__Records from a data collection__:
──────────
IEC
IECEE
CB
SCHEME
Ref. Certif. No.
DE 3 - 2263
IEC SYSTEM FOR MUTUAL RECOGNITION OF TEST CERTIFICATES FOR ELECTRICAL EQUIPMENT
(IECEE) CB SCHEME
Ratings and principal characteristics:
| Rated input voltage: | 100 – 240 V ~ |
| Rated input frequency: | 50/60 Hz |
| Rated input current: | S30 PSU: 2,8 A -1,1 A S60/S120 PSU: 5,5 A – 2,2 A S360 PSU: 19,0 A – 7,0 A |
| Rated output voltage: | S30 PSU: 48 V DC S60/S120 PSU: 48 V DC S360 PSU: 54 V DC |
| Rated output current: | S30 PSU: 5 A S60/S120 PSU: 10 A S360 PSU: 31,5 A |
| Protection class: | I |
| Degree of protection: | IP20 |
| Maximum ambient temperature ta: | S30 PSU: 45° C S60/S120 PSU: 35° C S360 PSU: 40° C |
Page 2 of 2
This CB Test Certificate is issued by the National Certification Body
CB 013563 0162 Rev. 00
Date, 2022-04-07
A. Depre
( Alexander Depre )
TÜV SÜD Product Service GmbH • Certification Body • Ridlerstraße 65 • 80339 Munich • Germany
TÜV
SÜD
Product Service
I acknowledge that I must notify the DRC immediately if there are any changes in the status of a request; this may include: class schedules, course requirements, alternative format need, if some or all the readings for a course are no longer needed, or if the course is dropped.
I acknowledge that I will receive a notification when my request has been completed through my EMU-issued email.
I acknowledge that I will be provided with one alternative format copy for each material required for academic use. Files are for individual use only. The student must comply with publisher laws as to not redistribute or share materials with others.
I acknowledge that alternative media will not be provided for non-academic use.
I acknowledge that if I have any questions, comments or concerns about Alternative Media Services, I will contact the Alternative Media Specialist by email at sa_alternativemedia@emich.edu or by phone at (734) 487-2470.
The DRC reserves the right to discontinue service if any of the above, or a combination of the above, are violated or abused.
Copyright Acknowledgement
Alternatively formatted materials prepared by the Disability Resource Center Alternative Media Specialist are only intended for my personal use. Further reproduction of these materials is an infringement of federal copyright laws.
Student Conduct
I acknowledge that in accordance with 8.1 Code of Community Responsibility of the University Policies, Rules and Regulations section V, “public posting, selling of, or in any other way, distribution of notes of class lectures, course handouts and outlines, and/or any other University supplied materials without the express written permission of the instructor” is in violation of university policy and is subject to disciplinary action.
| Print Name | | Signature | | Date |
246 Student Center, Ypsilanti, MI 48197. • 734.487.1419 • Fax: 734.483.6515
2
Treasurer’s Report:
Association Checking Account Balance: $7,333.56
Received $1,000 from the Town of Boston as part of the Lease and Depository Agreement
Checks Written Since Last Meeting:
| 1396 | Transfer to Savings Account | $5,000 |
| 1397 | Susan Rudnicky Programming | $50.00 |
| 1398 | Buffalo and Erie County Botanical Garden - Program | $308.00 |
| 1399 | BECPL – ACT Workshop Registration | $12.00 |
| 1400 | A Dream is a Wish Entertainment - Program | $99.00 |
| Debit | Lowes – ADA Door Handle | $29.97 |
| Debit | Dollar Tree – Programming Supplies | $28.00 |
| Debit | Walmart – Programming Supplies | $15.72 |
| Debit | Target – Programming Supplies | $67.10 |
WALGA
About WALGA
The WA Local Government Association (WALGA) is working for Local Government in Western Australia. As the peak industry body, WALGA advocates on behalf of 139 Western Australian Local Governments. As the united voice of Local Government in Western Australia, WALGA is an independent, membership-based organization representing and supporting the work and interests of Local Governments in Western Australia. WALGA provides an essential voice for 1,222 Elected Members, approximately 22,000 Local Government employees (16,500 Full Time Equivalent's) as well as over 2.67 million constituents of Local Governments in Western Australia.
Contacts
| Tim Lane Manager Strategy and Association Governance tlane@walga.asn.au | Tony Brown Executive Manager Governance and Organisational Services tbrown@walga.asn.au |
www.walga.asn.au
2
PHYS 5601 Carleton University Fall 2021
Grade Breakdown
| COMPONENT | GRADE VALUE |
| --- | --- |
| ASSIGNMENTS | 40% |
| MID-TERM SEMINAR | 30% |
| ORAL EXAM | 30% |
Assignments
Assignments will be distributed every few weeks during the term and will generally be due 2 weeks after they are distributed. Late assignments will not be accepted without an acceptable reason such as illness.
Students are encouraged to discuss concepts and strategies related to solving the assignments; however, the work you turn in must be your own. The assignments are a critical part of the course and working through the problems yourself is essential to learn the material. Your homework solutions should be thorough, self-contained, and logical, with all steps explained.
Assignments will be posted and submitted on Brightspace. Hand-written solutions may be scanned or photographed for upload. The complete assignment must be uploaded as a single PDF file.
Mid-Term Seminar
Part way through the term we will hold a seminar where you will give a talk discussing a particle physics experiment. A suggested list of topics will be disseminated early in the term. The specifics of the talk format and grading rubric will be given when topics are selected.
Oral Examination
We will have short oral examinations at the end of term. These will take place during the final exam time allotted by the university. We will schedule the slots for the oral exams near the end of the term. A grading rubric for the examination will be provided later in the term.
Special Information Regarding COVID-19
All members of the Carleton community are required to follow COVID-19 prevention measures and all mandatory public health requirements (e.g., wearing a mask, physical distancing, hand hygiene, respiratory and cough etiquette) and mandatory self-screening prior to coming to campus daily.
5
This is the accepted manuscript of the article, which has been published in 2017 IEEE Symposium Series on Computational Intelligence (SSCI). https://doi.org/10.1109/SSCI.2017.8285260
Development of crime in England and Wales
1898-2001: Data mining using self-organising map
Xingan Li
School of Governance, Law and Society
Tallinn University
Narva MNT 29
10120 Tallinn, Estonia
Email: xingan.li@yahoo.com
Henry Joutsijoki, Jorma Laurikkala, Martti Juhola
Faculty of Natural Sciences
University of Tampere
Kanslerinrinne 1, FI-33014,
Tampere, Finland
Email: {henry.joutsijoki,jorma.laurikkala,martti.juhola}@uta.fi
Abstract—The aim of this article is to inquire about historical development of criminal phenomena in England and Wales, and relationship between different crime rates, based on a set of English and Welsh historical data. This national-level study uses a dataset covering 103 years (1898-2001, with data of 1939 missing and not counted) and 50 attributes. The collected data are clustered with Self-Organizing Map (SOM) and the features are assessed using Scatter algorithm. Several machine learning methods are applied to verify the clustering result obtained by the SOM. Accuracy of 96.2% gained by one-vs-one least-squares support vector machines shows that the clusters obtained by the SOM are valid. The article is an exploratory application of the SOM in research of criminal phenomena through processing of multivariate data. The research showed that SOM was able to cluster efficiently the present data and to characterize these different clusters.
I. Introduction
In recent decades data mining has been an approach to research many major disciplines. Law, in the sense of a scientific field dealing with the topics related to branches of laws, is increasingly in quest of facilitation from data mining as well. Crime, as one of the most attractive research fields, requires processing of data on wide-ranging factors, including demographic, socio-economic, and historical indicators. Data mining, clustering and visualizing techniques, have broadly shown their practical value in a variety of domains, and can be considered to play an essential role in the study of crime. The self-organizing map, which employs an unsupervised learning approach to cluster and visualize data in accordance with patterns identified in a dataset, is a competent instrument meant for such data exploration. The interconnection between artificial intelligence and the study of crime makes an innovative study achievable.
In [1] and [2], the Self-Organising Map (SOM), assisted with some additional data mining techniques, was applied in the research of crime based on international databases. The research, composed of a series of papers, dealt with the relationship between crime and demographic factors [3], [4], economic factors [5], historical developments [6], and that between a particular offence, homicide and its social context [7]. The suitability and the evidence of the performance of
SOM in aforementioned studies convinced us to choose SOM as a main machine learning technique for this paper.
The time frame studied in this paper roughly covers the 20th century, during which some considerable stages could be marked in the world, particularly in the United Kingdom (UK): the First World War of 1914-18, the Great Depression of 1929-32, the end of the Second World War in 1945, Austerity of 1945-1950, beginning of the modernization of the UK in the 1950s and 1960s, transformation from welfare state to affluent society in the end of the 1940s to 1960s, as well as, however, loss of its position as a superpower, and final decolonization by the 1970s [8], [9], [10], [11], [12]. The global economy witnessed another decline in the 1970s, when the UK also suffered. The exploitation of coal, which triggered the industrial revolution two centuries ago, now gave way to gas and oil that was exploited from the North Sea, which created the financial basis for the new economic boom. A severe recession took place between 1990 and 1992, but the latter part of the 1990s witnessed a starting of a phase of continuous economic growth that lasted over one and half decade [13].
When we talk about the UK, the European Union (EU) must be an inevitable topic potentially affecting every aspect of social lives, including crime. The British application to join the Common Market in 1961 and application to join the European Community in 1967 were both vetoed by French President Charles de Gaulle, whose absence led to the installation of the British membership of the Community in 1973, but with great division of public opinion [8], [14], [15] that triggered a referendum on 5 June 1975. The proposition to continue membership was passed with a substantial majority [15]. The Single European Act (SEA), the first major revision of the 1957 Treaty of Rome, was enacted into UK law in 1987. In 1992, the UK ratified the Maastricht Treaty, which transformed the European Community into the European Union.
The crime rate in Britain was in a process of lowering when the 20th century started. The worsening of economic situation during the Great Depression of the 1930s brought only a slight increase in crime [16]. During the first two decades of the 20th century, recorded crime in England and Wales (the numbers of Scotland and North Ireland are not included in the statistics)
──────────
__EXERCISE DIRECTIONS__: Where in the entries above does the word "machine" appear? Copy each line that has it.

__TASK OUTPUT__:
Abstract—The aim of this article is to inquire about historical development of criminal phenomena in England and Wales, and relationship between different crime rates, based on a set of English and Welsh historical data. This national-level study uses a dataset covering 103 years (1898-2001, with data of 1939 missing and not counted) and 50 attributes. The collected data are clustered with Self-Organizing Map (SOM) and the features are assessed using Scatter algorithm. Several machine learning methods are applied to verify the clustering result obtained by the SOM. Accuracy of 96.2% gained by one-vs-one least-squares support vector machines shows that the clusters obtained by the SOM are valid. The article is an exploratory application of the SOM in research of criminal phenomena through processing of multivariate data. The research showed that SOM was able to cluster efficiently the present data and to characterize these different clusters.
SOM in aforementioned studies convinced us to choose SOM as a main machine learning technique for this paper.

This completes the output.